[Rendered page images]
-*-

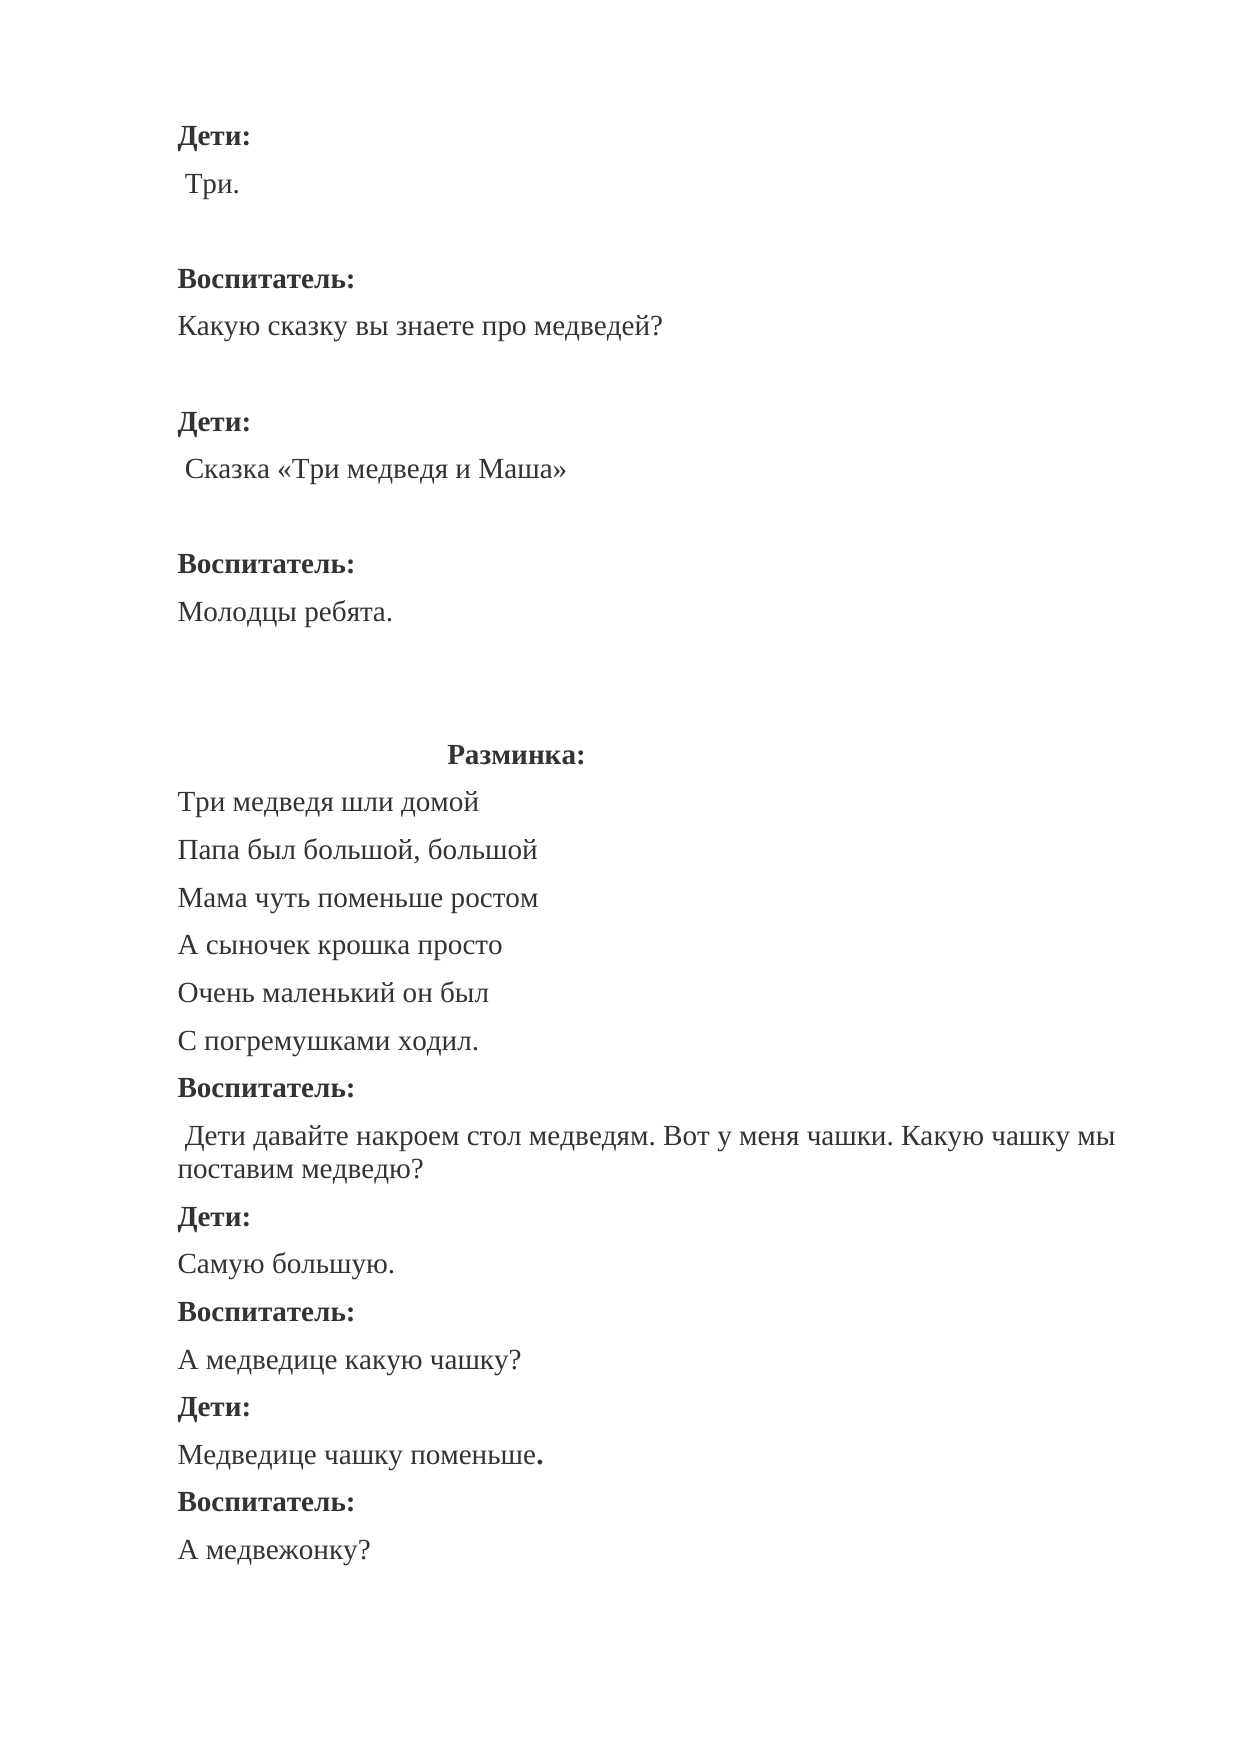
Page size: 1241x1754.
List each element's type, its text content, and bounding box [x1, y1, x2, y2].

text А медвежонку? [177, 1532, 1152, 1566]
text Дети: [177, 118, 1152, 152]
text Три медведя шли домой [177, 784, 1152, 818]
text Дети: [177, 404, 1152, 437]
text Три. [177, 166, 1152, 199]
text С погремушками ходил. [177, 1023, 1152, 1056]
text Очень маленький он был [177, 975, 1152, 1008]
text Самую большую. [177, 1247, 1152, 1280]
text Мама чуть поменьше ростом [177, 880, 1152, 913]
text Воспитатель: [177, 1070, 1152, 1104]
text Молодцы ребята. [177, 594, 1152, 628]
text Дети: [177, 1199, 1152, 1232]
text Воспитатель: [177, 547, 1152, 580]
text Воспитатель: [177, 1294, 1152, 1328]
text Разминка: [177, 737, 1152, 771]
text Сказка «Три медведя и Маша» [177, 451, 1152, 485]
text Медведице чашку поменьше. [177, 1437, 1152, 1471]
text Дети: [177, 1389, 1152, 1423]
text А сыночек крошка просто [177, 927, 1152, 961]
text Какую сказку вы знаете про медведей? [177, 308, 1152, 342]
text Дети давайте накроем стол медведям. Вот у меня чашки. Какую чашку мы поставим медведю? [177, 1118, 1152, 1185]
text Воспитатель: [177, 1484, 1152, 1518]
text Воспитатель: [177, 261, 1152, 294]
text Папа был большой, большой [177, 832, 1152, 866]
text А медведице какую чашку? [177, 1342, 1152, 1375]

-*-

• **Aim of the task**: Repeat the data in full, exactly as it stands, but drop every picture.

• **Result**:
Page size: 1241x1754.
List each element's type, its text content, and bounding box [x1, y1, x2, y2].

text А медвежонку? [177, 1532, 1152, 1566]
text Дети: [177, 118, 1152, 152]
text Три медведя шли домой [177, 784, 1152, 818]
text Дети: [177, 404, 1152, 437]
text Три. [177, 166, 1152, 199]
text С погремушками ходил. [177, 1023, 1152, 1056]
text Очень маленький он был [177, 975, 1152, 1008]
text Самую большую. [177, 1247, 1152, 1280]
text Мама чуть поменьше ростом [177, 880, 1152, 913]
text Воспитатель: [177, 1070, 1152, 1104]
text Молодцы ребята. [177, 594, 1152, 628]
text Дети: [177, 1199, 1152, 1232]
text Воспитатель: [177, 547, 1152, 580]
text Воспитатель: [177, 1294, 1152, 1328]
text Разминка: [177, 737, 1152, 771]
text Сказка «Три медведя и Маша» [177, 451, 1152, 485]
text Медведице чашку поменьше. [177, 1437, 1152, 1471]
text Дети: [177, 1389, 1152, 1423]
text А сыночек крошка просто [177, 927, 1152, 961]
text Какую сказку вы знаете про медведей? [177, 308, 1152, 342]
text Дети давайте накроем стол медведям. Вот у меня чашки. Какую чашку мы поставим медведю? [177, 1118, 1152, 1185]
text Воспитатель: [177, 1484, 1152, 1518]
text Воспитатель: [177, 261, 1152, 294]
text Папа был большой, большой [177, 832, 1152, 866]
text А медведице какую чашку? [177, 1342, 1152, 1375]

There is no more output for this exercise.